A data foi confirmada pelo ministro venezuelano de Comunicação e Informação, Jorge Rodríguez, através de uma mensagem na sua conta de Twitter, depois de, na quinta-feira, a oposição anunciar que estava disponível para retomar o diálogo com o Governo, a fim de garantir transparência nas eleições presidenciais de 2018 e recuperar a democracia na Venezuela.

“Confirmo o que foi dito pelo chefe dos porta-vozes da direita Luís Florido. Reafirmo o já asseverado: o diálogo continuará a 15 de novembro na República Dominicana e lá estaremos”, escreveu o ministro venezuelano.

Na Venezuela é frequente os ministros e o próprio Presidente Nicolás Maduro, referirem-se a toda a oposição como sendo de direita, apesar de Luís Florido ser militante do partido de esquerda Vontade Popular e de vários partidos da MUD serem ideologicamente de esquerda.

“Está em preparação um documento conjunto para acordos no âmbito da convivência e da paz que tanto amamos e merecemos”, anunciou o ministro numa outra mensagem.

Jorge Rodríguez referiu-se ainda às novas sanções impostas na quinta-feira pelo Departamento do Tesouro dos Estados Unidos a dez funcionários do Governo de Caracas, incluindo dois membros da direção do Conselho Nacional Eleitoral.

“Não é por acaso que Donald Trump impôs novas sanções e que a direita venezuelana tenha anunciado a sua disposição para continuar o diálogo. Ao regime supremacista norte-americano o que menos lhe convém é que se consolide a paz na Venezuela”, disse.

A MUD, anunciou, na quinta-feira, que estava na disposição de retomar o diálogo “sério” com o regime do Presidente Nicolás Maduro.

O anúncio foi feito pelo presidente da Assembleia Nacional (parlamento, onde a oposição é maioritária), Júlio Borges, durante numa conferência de imprensa em Caracas, em que participou também o presidente da Comissão de Política Exterior do parlamento, Luís Florido.

Segundo a oposição, o diálogo teria que contar com a presença de observadores de pelo menos seis países e teria como propósito conseguir garantias de transparência para as eleições presidenciais de 2018 e ainda a intenção de “conseguir restituir a democracia à Venezuela”.

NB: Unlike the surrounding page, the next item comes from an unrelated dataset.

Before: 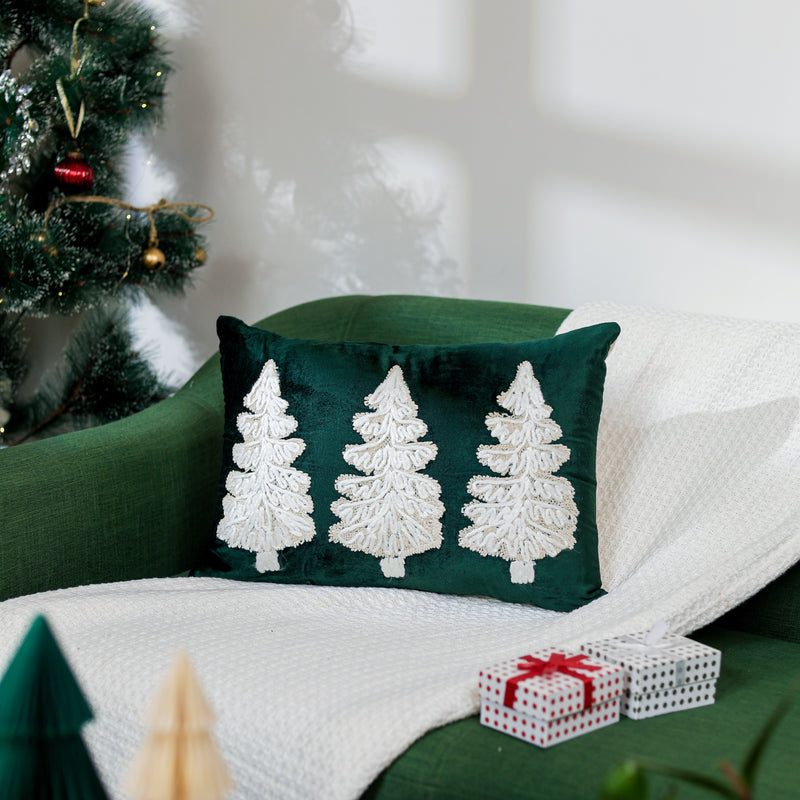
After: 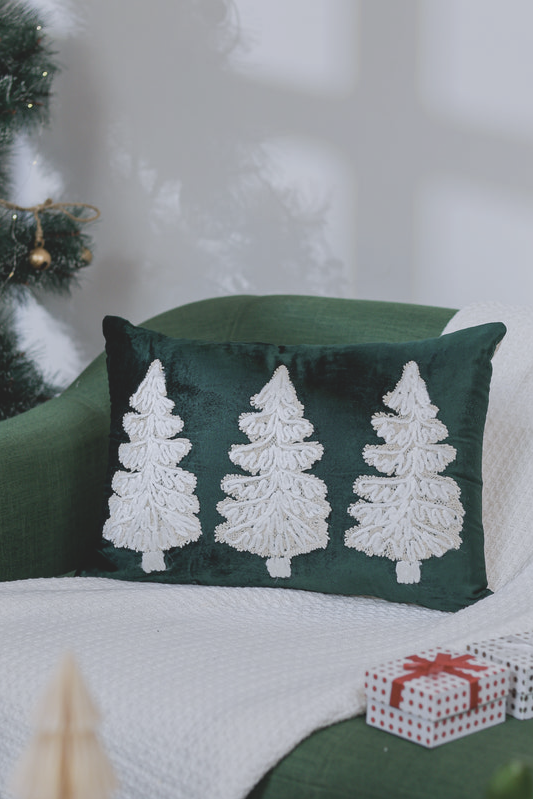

Segundo Luís Florido “é a primeira vez” que haverá um processo de negociação internacional, com presença de alguns países membros do Grupo de Lima (composto pelos ministros dos Negócios Estrangeiros da Argentina, Brasil, Canadá, Chile, Colômbia, Costa Rica, Guatemala, Honduras, México, Panamá, Paraguai e Peru).

No passado dia 26 de setembro a oposição deu por terminado um processo de diálogo iniciado a 13 de setembro, na República Dominicana, por considerar que não estavam reunidas as condições para continuar a dialogar.

Segundo a oposição havia “pré-requisitos” que o regime do Presidente Nicolás Maduro deveria cumprir, em questões de “direitos humanos” e no campo eleitoral que não estavam a ser respeitados.